Essential Reading: Women’s Memoir
This month Literary Mamas share their favorite women’s memoirs. Take your pick!
Download the list to find it fast at your local bookstore or library.
Irena Smith, Columns Department Editorial Assistant, writes, “Meghan Daum’s original and immediately engaging Life Would Be Perfect If I Lived in That House charts a life spent playing house. Meghan, who grows up obsessed with Little House on the Prairie (going so far as almost buying her own not-so-little house right off the interstate in Nebraska), follows her mother to open houses as a child and, as an adult, moves into a dizzying succession of rentals and sublets — each with the power, or so she imagines, to change her life and reflect back a better, more sophisticated self. Finally, in her mid-30s, she settles down in a quaint bungalow in Los Angeles — right as the housing market begins to give way. Daum writes with irresistible dry wit and a gimlet eye for the telling, and sometimes quirky detail, and her tales of childhood homes, nightmare close quarters in Manhattan, spacious rentals in Nebraska, and a house in LA she loved far more passionately than her boyfriend at the time are by turns hilarious and poignant. The book jacket promises that it’s a great read for anyone who has never outgrown playing house (true), but it is also a deeply personal meditation on how one woman’s living quarters have shaped her — and about the mark she has left on the places she’s lived.”
Columnist Heather Cori shares, “Four years and 1,000 discarded pages past her deadline, Mary Karr brings us her third memoir, Lit. I loved her previous life confessionals, Liar’s Club and Cherry and think they set a high standard for memoir. While I was anxiously waiting for Lit to arrive, I considered the title. Lit means to be drunk or drugged; lit means to have light within; lit also is short for literature. A perfect title. As the back reads, ‘Lit is about getting drunk and getting sober; becoming a mother by letting go of a mother; learning to write by learning to live.’ The heaviness of the topic is balanced by her I-can’t-believe-she-said that humor. I read this book slowly even though it was compelling; I wanted to make it last as long as possible.”

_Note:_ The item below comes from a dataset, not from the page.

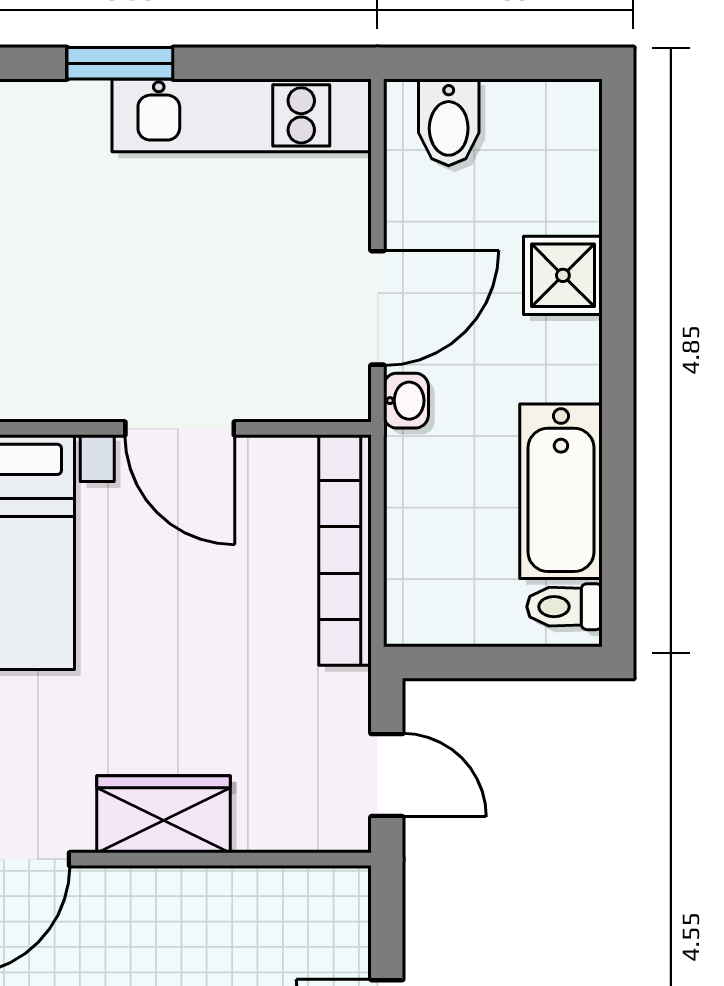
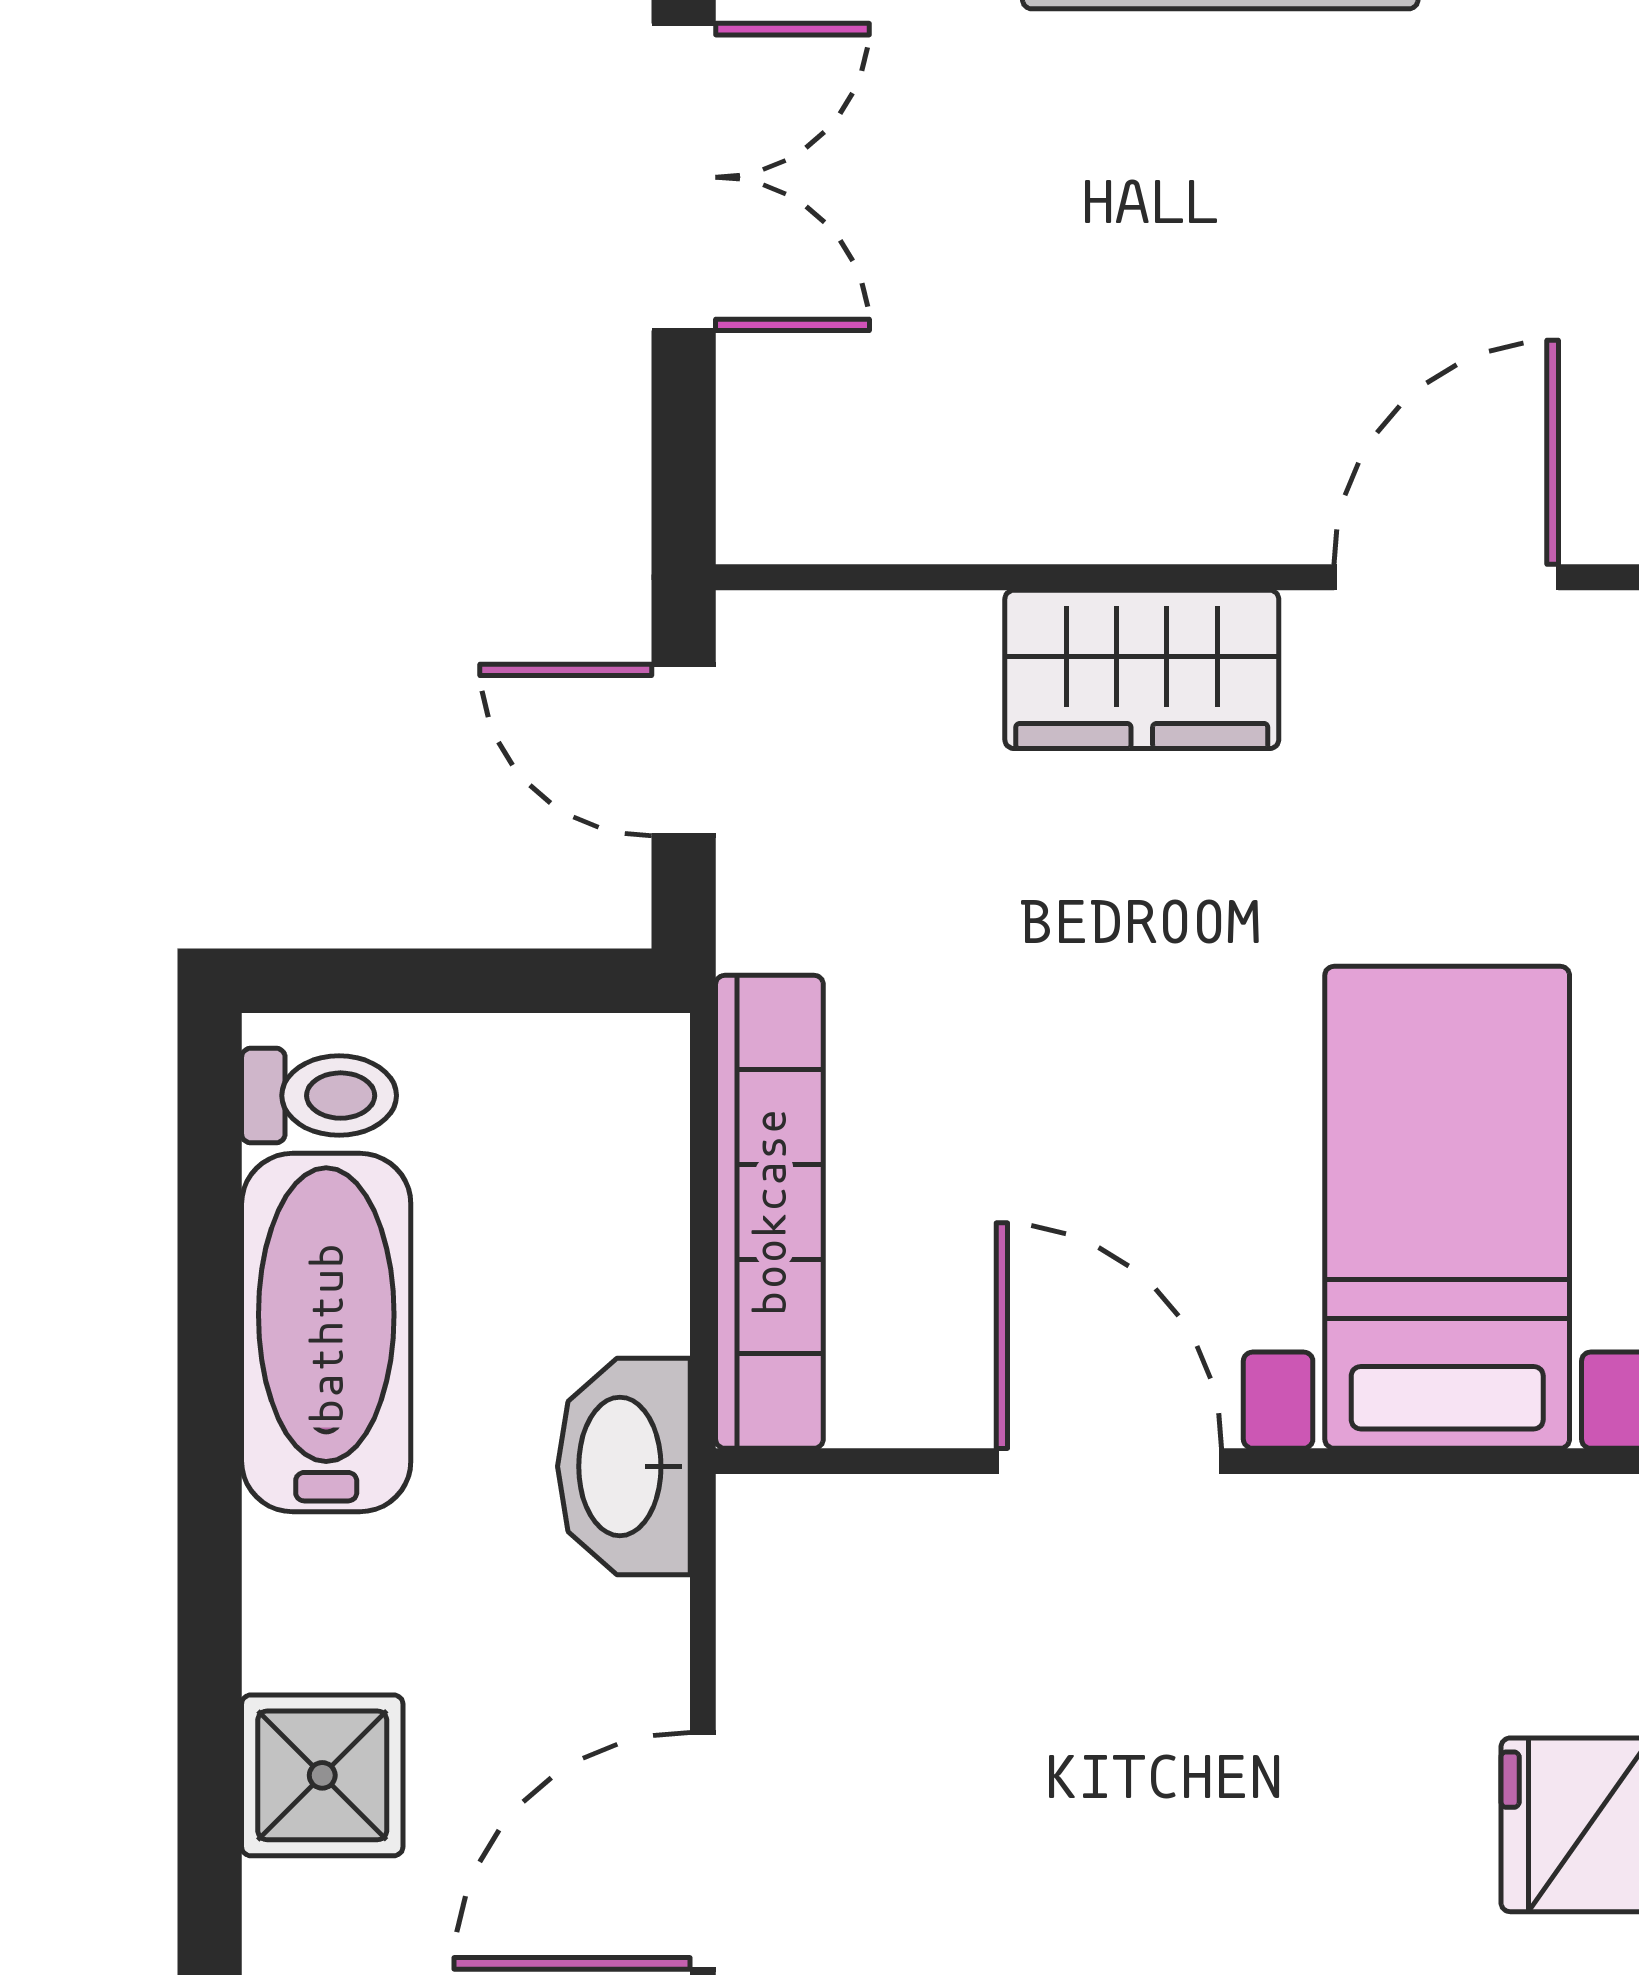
door: (377, 308) -> (703, 1851), moved
washbasin: (406, 401) -> (624, 1466), width x1.91, depth x1.45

Suzanne Kamata, Fiction Co- Editor, says, “In The Question of David, Denise Sherer Jacobson writes about becoming the mother via adoption of a baby boy who might have cerebral palsy. She struggles to maintain the balance between her writing, wifehood, and motherhood, kvetches about her mother-in-law, and worries about finding good household help – pretty routine stuff, until you consider that both Jacobson and her husband also have cerebral palsy and use wheelchairs to get around the house — and the world. Jacobson’s story is frank, humorous, and sometimes horrifying, but ultimately triumphant. Although this book is now out of print, it should be considered a classic.”
Caroline Grant, Editor-in-Chief and Columnist writes, “My favorite recent memoir is Bonnie Rough’s Carrier: Untangling the Danger in My DNA. It’s an extraordinary book, so beautifully written. Rough learns that she is a carrier for HED, a non-fatal but difficult genetic disorder that her grandfather suffered from and her brother also has. As she tells her story of trying to decide whether to have children, whether to undergo prenatal genetic testing, whether to carry a child with HED to term, she also tells her mother’s and her grandfather’s stories, in alternating 1st-person narratives. The memoir is a gorgeous love story, and also reads like a medical thriller — I was staying up late and rising early to read it.”
Kristina Riggle, Fiction Co-Editor, shares, “I adored Julie Klam’s Please Excuse My Daughter, which is funny and poignant without ever crossing over into sappy territory. Klam writes of how her doting, loving mother inadvertantly sent young Julie into the world utterly unable to manage in situations where a note from home can’t get her out of trouble. Yet this is not a shrill, whiny, ‘Look what my parents did to me’ kind of story. It’s full of heart and affection, and she’s honest about her own foibles and without ever losing her charm or sense of humor. Her misadventures in crafting an adult self in New York City are funny, emotional and real. I’m looking forward to her new book, You Had Me At Woof: How Dogs Taught Me the Secrets of Happiness.”